*** Begin section ***

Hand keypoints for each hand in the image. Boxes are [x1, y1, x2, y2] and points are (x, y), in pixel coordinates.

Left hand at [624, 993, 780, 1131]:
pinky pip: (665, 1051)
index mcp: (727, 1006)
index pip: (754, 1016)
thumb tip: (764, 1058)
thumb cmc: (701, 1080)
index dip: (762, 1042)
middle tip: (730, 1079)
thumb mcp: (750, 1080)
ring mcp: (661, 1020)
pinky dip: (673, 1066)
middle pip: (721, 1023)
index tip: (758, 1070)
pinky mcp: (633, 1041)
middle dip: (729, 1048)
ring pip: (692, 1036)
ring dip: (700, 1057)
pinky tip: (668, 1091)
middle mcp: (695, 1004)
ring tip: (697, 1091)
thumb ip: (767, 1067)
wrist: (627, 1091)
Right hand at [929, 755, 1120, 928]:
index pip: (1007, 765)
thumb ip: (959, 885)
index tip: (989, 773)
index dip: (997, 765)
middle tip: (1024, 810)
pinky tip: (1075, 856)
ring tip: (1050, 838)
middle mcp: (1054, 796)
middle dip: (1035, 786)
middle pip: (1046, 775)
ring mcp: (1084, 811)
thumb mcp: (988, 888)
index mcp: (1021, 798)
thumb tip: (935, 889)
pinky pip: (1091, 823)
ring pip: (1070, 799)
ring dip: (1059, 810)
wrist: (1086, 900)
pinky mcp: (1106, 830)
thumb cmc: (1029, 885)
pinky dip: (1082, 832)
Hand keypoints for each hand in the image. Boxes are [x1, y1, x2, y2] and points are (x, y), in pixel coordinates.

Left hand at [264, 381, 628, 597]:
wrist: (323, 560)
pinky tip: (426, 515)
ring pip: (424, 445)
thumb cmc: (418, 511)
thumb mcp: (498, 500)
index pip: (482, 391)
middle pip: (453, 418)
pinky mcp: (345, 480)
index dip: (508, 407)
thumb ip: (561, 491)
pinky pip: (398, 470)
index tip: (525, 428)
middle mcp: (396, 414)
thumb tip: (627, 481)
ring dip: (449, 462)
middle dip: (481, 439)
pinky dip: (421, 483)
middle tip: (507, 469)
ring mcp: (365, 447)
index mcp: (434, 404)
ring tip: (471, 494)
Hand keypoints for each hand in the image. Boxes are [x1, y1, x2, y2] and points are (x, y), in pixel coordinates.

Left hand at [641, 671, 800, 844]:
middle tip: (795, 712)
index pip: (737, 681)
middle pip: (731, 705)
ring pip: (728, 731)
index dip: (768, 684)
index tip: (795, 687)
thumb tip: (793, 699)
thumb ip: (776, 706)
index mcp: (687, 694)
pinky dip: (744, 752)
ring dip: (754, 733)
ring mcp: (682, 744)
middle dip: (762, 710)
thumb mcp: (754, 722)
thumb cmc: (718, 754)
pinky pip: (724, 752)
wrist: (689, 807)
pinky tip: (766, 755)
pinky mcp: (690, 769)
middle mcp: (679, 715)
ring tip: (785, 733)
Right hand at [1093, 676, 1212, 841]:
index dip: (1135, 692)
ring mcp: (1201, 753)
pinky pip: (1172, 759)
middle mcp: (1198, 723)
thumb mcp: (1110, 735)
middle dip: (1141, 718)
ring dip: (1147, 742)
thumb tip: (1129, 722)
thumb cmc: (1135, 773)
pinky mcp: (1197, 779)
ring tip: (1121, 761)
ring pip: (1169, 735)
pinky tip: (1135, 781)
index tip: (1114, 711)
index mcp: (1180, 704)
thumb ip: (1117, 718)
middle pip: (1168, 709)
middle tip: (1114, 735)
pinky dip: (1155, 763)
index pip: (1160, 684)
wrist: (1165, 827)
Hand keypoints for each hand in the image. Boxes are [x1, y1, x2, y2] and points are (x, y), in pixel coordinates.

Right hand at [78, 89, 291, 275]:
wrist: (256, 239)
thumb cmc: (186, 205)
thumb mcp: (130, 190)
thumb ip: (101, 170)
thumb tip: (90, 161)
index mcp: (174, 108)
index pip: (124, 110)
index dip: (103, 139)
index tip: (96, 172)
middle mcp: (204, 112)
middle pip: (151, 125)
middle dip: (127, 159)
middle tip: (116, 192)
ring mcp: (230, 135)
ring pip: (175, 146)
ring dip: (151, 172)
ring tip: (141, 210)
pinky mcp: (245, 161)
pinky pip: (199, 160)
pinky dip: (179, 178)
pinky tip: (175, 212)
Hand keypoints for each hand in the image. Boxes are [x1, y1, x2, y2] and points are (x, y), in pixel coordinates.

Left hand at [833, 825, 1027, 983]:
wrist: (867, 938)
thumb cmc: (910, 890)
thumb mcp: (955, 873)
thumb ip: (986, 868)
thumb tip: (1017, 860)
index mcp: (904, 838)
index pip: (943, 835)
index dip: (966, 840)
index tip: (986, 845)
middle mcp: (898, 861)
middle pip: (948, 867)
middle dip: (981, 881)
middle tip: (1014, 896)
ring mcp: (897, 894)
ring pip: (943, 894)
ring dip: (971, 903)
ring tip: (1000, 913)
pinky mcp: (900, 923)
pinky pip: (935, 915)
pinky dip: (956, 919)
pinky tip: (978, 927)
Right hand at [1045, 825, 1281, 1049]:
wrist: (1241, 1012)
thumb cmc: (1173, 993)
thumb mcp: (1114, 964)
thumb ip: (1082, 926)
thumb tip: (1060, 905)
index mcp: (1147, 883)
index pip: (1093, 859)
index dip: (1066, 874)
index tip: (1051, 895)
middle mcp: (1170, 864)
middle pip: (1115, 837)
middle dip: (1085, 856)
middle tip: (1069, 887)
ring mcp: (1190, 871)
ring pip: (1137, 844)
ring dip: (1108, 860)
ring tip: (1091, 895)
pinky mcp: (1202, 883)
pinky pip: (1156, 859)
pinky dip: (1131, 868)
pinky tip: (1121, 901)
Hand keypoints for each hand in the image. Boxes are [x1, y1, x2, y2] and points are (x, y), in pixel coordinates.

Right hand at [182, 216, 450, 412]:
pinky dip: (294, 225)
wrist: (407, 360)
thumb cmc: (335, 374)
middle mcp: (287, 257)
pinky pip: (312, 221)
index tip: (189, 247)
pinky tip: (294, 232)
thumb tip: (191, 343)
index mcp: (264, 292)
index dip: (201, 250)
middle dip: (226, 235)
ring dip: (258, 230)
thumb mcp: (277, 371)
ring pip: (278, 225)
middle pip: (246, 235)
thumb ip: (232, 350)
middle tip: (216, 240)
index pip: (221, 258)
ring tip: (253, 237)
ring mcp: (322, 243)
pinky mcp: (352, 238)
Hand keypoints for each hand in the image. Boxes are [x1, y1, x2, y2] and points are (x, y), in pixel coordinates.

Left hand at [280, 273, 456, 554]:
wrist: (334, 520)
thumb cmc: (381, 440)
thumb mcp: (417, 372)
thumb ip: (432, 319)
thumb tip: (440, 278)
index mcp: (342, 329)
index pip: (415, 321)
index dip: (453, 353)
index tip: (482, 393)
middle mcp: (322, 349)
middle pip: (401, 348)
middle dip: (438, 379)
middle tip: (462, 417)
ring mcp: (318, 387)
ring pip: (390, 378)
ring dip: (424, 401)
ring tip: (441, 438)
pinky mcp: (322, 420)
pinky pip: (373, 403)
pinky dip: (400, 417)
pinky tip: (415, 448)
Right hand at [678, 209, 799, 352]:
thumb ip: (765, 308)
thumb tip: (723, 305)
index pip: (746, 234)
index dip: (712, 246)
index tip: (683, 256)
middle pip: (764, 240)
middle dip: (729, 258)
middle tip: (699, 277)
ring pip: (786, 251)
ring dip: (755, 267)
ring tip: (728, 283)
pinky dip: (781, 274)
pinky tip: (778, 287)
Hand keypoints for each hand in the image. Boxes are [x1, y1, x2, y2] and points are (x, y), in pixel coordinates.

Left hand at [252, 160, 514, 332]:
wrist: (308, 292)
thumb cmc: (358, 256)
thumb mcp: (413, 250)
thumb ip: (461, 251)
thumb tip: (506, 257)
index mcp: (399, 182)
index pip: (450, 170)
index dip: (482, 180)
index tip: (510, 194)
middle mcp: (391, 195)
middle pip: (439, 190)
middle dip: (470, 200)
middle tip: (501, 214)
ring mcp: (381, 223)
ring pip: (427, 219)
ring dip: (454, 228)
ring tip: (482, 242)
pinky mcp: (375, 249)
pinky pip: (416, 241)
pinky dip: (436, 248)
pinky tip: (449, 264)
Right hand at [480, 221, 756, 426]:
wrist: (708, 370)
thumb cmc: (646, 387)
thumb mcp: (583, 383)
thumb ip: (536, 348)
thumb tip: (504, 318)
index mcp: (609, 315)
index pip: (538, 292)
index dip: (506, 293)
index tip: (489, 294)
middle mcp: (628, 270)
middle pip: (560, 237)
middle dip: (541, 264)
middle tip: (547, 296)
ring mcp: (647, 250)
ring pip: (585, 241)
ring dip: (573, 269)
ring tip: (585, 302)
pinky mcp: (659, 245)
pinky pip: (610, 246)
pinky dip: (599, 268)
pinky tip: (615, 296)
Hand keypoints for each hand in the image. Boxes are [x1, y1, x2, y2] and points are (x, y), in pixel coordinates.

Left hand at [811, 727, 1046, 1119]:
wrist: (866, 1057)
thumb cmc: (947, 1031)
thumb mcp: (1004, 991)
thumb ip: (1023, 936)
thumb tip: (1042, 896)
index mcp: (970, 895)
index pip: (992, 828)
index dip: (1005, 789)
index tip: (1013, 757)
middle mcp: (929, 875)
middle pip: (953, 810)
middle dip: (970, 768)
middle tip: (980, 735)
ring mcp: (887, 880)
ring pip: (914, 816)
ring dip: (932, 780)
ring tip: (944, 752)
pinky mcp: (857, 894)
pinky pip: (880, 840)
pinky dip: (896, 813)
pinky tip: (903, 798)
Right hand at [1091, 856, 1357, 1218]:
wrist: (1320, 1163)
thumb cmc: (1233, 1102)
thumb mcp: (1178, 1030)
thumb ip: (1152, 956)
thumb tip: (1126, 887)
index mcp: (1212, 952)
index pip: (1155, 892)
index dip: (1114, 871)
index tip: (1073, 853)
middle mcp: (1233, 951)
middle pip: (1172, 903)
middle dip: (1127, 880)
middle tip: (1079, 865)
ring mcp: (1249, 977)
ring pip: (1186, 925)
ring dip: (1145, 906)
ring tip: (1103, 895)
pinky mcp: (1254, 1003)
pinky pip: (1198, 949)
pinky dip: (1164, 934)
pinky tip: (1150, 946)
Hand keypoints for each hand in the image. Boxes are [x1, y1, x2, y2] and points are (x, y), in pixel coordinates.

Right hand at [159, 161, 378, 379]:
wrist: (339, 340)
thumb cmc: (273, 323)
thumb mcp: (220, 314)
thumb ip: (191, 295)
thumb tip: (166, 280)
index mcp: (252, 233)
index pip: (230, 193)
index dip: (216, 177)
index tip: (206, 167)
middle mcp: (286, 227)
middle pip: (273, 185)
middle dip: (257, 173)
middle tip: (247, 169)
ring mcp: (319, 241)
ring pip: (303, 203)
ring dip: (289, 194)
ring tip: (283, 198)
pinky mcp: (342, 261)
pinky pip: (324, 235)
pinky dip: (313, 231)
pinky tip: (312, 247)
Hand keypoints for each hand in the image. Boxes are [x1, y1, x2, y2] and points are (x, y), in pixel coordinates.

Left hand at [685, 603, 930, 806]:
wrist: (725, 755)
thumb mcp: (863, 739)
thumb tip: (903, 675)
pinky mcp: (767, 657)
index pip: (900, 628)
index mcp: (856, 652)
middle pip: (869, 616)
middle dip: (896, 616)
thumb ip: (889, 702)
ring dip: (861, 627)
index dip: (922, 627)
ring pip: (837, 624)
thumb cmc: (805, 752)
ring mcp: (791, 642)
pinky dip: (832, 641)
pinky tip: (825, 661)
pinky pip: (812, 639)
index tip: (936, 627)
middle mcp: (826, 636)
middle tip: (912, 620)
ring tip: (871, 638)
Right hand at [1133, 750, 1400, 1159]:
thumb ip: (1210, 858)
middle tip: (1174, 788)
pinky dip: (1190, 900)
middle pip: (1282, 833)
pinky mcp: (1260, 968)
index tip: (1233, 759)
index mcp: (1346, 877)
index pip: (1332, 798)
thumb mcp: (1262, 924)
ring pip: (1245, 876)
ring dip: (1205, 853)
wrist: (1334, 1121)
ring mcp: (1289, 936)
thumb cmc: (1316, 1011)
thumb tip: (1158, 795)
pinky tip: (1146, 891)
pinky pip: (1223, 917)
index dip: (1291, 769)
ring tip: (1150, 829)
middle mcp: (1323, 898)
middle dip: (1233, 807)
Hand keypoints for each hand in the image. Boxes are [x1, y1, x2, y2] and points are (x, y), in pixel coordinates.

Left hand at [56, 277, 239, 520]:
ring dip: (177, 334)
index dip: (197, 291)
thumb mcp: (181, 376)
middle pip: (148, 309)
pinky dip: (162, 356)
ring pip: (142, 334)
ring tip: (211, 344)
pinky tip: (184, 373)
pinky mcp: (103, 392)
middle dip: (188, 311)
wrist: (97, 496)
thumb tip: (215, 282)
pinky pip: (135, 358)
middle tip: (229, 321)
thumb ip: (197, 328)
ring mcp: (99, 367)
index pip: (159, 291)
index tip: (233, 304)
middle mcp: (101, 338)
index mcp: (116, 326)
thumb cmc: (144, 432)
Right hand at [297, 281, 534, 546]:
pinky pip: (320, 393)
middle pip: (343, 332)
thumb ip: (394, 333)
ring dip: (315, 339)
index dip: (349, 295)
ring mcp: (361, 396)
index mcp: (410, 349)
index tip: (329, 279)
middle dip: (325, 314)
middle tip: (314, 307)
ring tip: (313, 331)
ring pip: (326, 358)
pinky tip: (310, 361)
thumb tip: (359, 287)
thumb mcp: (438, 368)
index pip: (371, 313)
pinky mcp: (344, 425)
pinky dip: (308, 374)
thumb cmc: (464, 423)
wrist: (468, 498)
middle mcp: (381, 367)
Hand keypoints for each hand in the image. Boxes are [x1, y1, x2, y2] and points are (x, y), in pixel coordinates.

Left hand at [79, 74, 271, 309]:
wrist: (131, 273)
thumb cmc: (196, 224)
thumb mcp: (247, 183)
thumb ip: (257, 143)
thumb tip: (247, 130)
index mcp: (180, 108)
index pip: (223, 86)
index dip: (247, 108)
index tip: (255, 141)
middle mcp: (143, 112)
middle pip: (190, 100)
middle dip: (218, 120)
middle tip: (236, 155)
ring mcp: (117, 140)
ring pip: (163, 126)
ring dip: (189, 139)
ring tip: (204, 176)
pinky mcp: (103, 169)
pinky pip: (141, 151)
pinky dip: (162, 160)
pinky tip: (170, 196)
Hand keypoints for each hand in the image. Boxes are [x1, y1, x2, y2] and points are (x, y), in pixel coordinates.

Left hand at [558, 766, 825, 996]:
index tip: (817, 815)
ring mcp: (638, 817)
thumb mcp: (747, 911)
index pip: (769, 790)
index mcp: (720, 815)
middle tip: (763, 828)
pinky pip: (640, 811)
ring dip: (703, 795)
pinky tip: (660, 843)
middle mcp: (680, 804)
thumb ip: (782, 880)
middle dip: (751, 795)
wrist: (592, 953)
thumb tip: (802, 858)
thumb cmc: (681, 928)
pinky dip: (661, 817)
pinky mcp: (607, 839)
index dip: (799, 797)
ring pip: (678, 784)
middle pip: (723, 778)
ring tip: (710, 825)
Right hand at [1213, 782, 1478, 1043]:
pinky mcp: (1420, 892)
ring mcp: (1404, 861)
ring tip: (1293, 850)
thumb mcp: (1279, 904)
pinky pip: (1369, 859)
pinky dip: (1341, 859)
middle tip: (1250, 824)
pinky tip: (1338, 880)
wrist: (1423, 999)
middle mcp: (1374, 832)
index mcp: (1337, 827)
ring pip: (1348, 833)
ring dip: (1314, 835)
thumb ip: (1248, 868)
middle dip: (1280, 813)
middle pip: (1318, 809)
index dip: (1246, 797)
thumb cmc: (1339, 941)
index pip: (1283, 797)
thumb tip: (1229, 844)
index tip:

*** End section ***

**Task description**.
Begin at the first line of the records above and restate each line word for word, stopping after the line with "index tip: (525, 428)".

**Written answer**.
Hand keypoints for each hand in the image. Boxes are [x1, y1, x2, y2] and points are (x, y), in pixel coordinates.

Left hand at [624, 993, 780, 1131]:
pinky pip: (665, 1051)
index mcp: (727, 1006)
index pip: (754, 1016)
thumb tip: (764, 1058)
thumb cmc: (701, 1080)
index dip: (762, 1042)
middle tip: (730, 1079)
thumb mcp: (750, 1080)
ring mcp: (661, 1020)
pinky dip: (673, 1066)
middle pip: (721, 1023)
index tip: (758, 1070)
pinky mcp: (633, 1041)
middle dip: (729, 1048)
ring pip: (692, 1036)
ring dip: (700, 1057)
pinky tip: (668, 1091)
middle mcp: (695, 1004)
ring tip: (697, 1091)
thumb ip: (767, 1067)
wrist: (627, 1091)
Right hand at [929, 755, 1120, 928]:
index pip: (1007, 765)
thumb ip: (959, 885)
index tip: (989, 773)
index dip: (997, 765)
middle tip: (1024, 810)
pinky tip: (1075, 856)
ring tip: (1050, 838)
middle mcp: (1054, 796)
middle dip: (1035, 786)
middle pip: (1046, 775)
ring mcp: (1084, 811)
thumb mcp: (988, 888)
index mcp: (1021, 798)
thumb tip: (935, 889)
pinky pip: (1091, 823)
ring pip: (1070, 799)
ring dip: (1059, 810)
wrist: (1086, 900)
pinky mcp: (1106, 830)
thumb cmc: (1029, 885)
pinky dip: (1082, 832)
Hand keypoints for each hand in the image. Boxes are [x1, y1, x2, y2] and points are (x, y), in pixel coordinates.

Left hand at [264, 381, 628, 597]:
wrist: (323, 560)
pinky tip: (426, 515)
ring pip: (424, 445)
thumb cmc: (418, 511)
thumb mcp: (498, 500)
index pip: (482, 391)
middle pip: (453, 418)
pinky mcp: (345, 480)
index dip: (508, 407)
thumb ip: (561, 491)
pinky pip: (398, 470)
index tip: (525, 428)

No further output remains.